**Task requirements:** For this exercise, restate word for word only the lines from the one containing "Maverick Sabre" through the last line below. Pictures do not get copied.
[[ Records shown open ]]
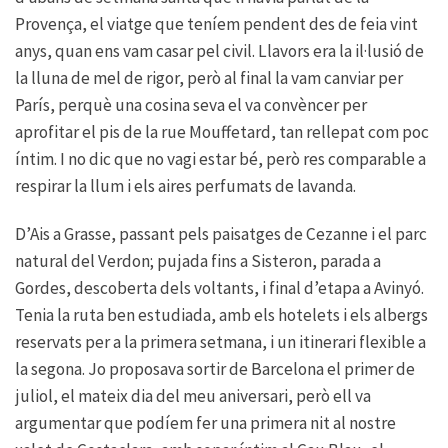
Provença, el viatge que teníem pendent des de feia vint
anys, quan ens vam casar pel civil. Llavors era la il·lusió de
la lluna de mel de rigor, però al final la vam canviar per
París, perquè una cosina seva el va convèncer per
aprofitar el pis de la rue Mouffetard, tan rellepat com poc
íntim. I no dic que no vagi estar bé, però res comparable a
respirar la llum i els aires perfumats de lavanda.
D’Ais a Grasse, passant pels paisatges de Cezanne i el parc
natural del Verdon; pujada fins a Sisteron, parada a
Gordes, descoberta dels voltants, i final d’etapa a Avinyó.
Tenia la ruta ben estudiada, amb els hotelets i els albergs
reservats per a la primera setmana, i un itinerari flexible a
la segona. Jo proposava sortir de Barcelona el primer de
juliol, el mateix dia del meu aniversari, però ell va
argumentar que podíem fer una primera nit al nostre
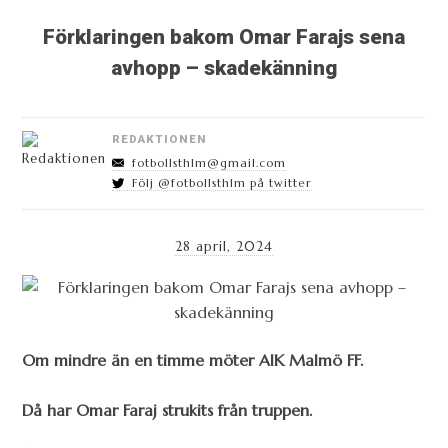
Förklaringen bakom Omar Farajs sena
avhopp – skadekänning
REDAKTIONEN
fotbollsthlm@gmail.com
Följ @fotbollsthlm på twitter
28 april, 2024
Om mindre än en timme möter AIK Malmö FF.
Då har Omar Faraj strukits från truppen.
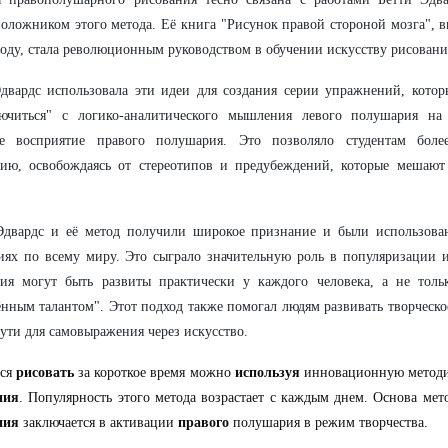
оложником этого метода. Её книга "Рисунок правой стороной мозга", 
году, стала революционным руководством в обучении искусству рисовани
двардс использовала эти идеи для создания серии упражнений, кото
лючиться" с логико-аналитического мышления левого полушария на
ое восприятие правого полушария. Это позволяло студентам боле
нию, освобождаясь от стереотипов и предубеждений, которые мешают
Эдвардс и её метод получили широкое признание и были использова
иях по всему миру. Это сыграло значительную роль в популяризации 
ия могут быть развиты практически у каждого человека, а не тольк
нным талантом". Этот подход также помогал людям развивать творческ
ути для самовыражения через искусство.
ься
рисовать
за короткое время можно
используя
инновационную метод
ния
. Популярность этого метода возрастает с каждым днем. Основа ме
ния
заключается в активации
правого
полушария в режим творчества.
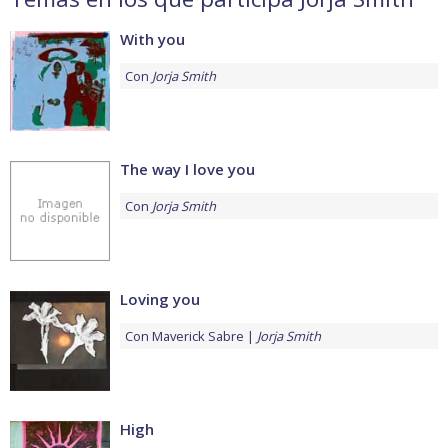
With you
Con
Jorja Smith
The way I love you
Con
Jorja Smith
Loving you
Con
Maverick Sabre
Jorja Smith
High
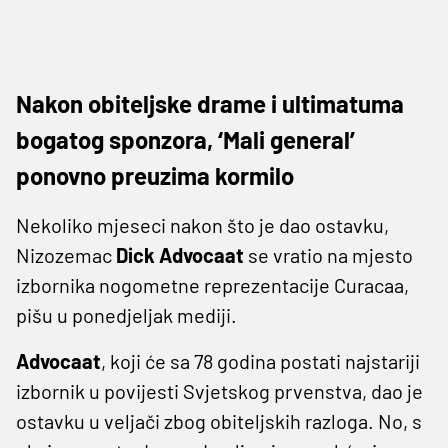
Nakon obiteljske drame i ultimatuma
bogatog sponzora, ‘Mali general’
ponovno preuzima kormilo
Nekoliko mjeseci nakon što je dao ostavku,
Nizozemac
Dick Advocaat
se vratio na mjesto
izbornika nogometne reprezentacije Curacaa,
pišu u ponedjeljak mediji.
Advocaat
, koji će sa 78 godina postati najstariji
izbornik u povijesti Svjetskog prvenstva, dao je
ostavku u veljači zbog obiteljskih razloga. No, s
[[ Records shown closed ]]
**Answer:**
Maverick Sabre
Jorja Smith
High
Nakon obiteljske drame i ultimatuma
bogatog sponzora, ‘Mali general’
ponovno preuzima kormilo
Nekoliko mjeseci nakon što je dao ostavku,
Nizozemac
Dick Advocaat
se vratio na mjesto
izbornika nogometne reprezentacije Curacaa,
pišu u ponedjeljak mediji.
Advocaat
, koji će sa 78 godina postati najstariji
izbornik u povijesti Svjetskog prvenstva, dao je
ostavku u veljači zbog obiteljskih razloga. No, s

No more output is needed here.